Regulators often rely on giving relief when market participants or products fall between different jurisdictions or certification is unavoidably delayed. But one US regulator is getting fed up with having to do the same thing over and over again, and is calling for rules to be fixed instead of being endlessly patched up.

Photo: CFTC

Summer Mersinger is losing her patience. As one of the commissioners of the Commodity Futures Trading Commission (CFTC), she has just watched commission staff issue another no-action letter to Korea Exchange (KRX) to allow it to continue to offer contracts based on the Korea Composite Stock Index 200 (Kospi 200) to qualified institutional buyers in the US.
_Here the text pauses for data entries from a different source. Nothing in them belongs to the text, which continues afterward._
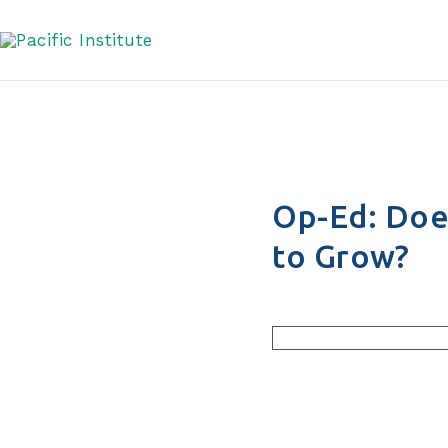
Water It Needs to G
Skip
to
content
Op-Ed: Doe
to Grow?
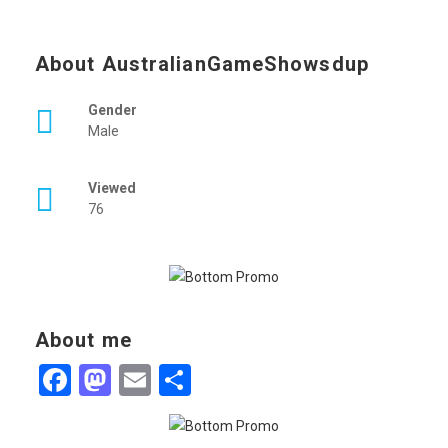
About AustralianGameShowsdup
Gender
Male
Viewed
76
About me
Facebook
Mastodon
Email
Share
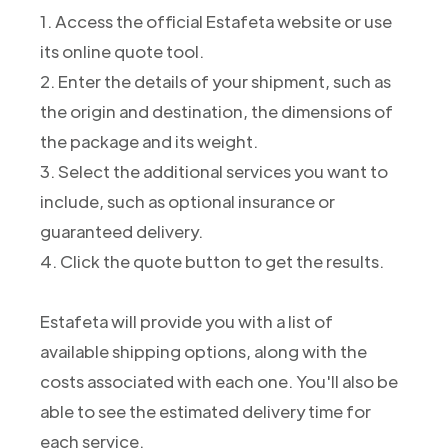
1. Access the official Estafeta website or use
its online quote tool.
2. Enter the details of your shipment, such as
the origin and destination, the dimensions of
the package and its weight.
3. Select the additional services you want to
include, such as optional insurance or
guaranteed delivery.
4. Click the quote button to get the results.
Estafeta will provide you with a list of
available shipping options, along with the
costs associated with each one. You'll also be
able to see the estimated delivery time for
each service.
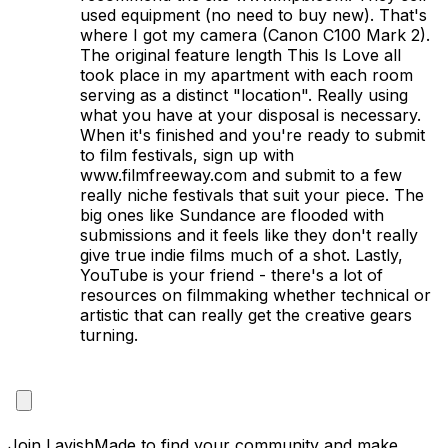
used equipment (no need to buy new). That's 
where I got my camera (Canon C100 Mark 2). 
The original feature length This Is Love all 
took place in my apartment with each room 
serving as a distinct "location". Really using 
what you have at your disposal is necessary. 
When it's finished and you're ready to submit 
to film festivals, sign up with 
www.filmfreeway.com and submit to a few 
really niche festivals that suit your piece. The 
big ones like Sundance are flooded with 
submissions and it feels like they don't really 
give true indie films much of a shot. Lastly, 
YouTube is your friend - there's a lot of 
resources on filmmaking whether technical or 
artistic that can really get the creative gears 
turning.

Join LavishMade to find your community and make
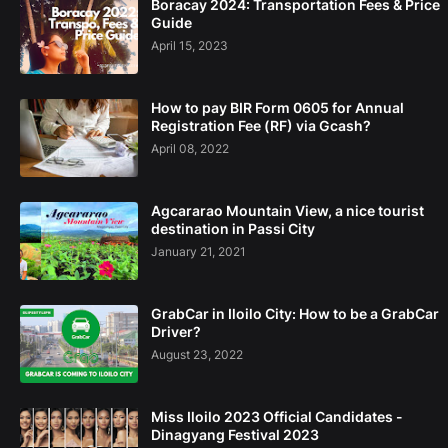
Boracay 2024: Transportation Fees & Price
Guide
April 15, 2023
How to pay BIR Form 0605 for Annual
Registration Fee (RF) via Gcash?
April 08, 2022
Agcararao Mountain View, a nice tourist
destination in Passi City
January 21, 2021
GrabCar in Iloilo City: How to be a GrabCar
Driver?
August 23, 2022
Miss Iloilo 2023 Official Candidates -
Dinagyang Festival 2023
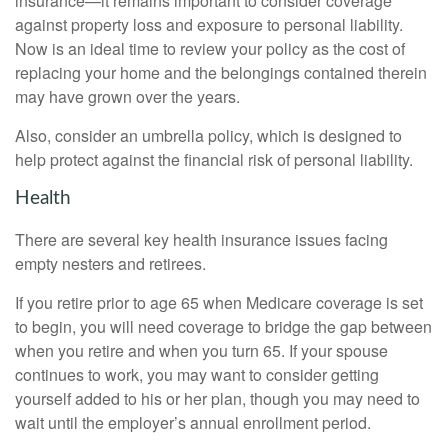
insurance—it remains important to consider coverage
against property loss and exposure to personal liability.
Now is an ideal time to review your policy as the cost of
replacing your home and the belongings contained therein
may have grown over the years.
Also, consider an umbrella policy, which is designed to
help protect against the financial risk of personal liability.
Health
There are several key health insurance issues facing
empty nesters and retirees.
If you retire prior to age 65 when Medicare coverage is set
to begin, you will need coverage to bridge the gap between
when you retire and when you turn 65. If your spouse
continues to work, you may want to consider getting
yourself added to his or her plan, though you may need to
wait until the employer’s annual enrollment period.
The no-action letter, which was issued on Monday, takes effect on October 24 and lasts for one month, during which time the CFTC will continue its review and potential formal certification of the contracts, which are due to move again into the exclusive regulatory orbit of the CFTC.

Mersinger’s complaint is that such work is a waste of time and resources. It is less than a year since the CFTC had to issue an almost identical no-action letter to cover the possibility of a certification time-lag the previous time that the commission took responsibility for the products.

The problem stems partly from the way that regulatory responsibilities are parcelled out in the US. The CFTC is tasked with regulating contracts on indices deemed to be broad-based rather than narrow-based.

For narrow-based indices the regulation is shared between the CFTC and the Securities Exchange Commission (SEC), with a different certification process and a much more limited investor base.